- Problem requirements:
In the rows below, how many lines contain the string "myocardium" with matching case? Reply with the number alone.

- Dataset extract:
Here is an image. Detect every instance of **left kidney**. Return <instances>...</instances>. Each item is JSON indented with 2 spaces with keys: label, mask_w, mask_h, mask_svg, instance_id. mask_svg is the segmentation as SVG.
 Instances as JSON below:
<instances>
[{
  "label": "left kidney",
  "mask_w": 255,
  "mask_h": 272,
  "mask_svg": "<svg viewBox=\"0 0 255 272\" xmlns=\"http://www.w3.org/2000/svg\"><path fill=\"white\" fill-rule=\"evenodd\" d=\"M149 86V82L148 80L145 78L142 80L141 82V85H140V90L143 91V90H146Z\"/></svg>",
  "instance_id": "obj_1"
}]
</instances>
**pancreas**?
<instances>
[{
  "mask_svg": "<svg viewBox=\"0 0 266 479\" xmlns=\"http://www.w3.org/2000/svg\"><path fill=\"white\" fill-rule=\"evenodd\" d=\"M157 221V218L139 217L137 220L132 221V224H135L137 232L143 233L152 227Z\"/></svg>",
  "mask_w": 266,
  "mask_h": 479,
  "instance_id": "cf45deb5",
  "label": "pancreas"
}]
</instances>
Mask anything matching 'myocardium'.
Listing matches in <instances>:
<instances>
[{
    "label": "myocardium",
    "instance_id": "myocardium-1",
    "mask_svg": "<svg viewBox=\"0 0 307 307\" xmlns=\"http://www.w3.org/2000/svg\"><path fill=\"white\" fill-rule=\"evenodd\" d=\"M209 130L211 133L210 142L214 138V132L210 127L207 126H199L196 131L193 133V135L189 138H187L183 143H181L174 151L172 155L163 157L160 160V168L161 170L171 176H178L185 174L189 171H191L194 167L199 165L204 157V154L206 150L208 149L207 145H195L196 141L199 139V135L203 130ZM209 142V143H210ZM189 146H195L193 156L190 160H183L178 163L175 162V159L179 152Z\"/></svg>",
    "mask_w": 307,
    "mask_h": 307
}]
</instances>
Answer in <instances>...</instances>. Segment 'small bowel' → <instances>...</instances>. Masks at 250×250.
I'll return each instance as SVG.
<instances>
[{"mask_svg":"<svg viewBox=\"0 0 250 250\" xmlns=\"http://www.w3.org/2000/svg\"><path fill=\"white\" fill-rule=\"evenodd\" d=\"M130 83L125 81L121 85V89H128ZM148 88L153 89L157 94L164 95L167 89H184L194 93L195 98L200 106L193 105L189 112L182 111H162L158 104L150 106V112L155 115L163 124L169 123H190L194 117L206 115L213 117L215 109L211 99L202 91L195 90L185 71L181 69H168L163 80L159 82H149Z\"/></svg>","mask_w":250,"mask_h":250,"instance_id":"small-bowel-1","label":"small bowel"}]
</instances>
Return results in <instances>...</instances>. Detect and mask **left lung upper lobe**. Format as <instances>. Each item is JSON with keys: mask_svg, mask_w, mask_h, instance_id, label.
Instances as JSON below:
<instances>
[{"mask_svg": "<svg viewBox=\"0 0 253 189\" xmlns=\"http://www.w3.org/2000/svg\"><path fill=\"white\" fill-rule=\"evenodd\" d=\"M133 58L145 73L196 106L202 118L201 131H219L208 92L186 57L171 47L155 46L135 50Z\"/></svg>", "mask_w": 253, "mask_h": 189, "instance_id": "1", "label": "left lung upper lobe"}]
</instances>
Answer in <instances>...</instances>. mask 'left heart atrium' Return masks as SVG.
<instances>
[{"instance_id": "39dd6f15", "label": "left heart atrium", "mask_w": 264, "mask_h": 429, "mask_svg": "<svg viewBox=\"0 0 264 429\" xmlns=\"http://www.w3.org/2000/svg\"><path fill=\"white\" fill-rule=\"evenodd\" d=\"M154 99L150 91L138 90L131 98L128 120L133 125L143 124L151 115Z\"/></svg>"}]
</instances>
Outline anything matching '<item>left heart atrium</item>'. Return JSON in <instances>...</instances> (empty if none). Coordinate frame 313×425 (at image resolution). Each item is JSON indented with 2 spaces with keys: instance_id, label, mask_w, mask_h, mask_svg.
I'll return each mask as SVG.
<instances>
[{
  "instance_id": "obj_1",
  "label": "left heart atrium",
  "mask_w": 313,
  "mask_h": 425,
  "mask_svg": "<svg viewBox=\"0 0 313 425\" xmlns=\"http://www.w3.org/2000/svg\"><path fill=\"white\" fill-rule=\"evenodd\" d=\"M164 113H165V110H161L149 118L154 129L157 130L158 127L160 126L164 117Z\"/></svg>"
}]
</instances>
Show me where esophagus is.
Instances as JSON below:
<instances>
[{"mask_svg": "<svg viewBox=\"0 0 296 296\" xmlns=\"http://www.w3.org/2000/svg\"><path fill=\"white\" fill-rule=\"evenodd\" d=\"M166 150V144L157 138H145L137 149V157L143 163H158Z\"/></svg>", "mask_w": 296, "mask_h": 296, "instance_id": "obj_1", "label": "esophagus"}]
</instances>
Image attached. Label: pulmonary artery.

- Right answer:
3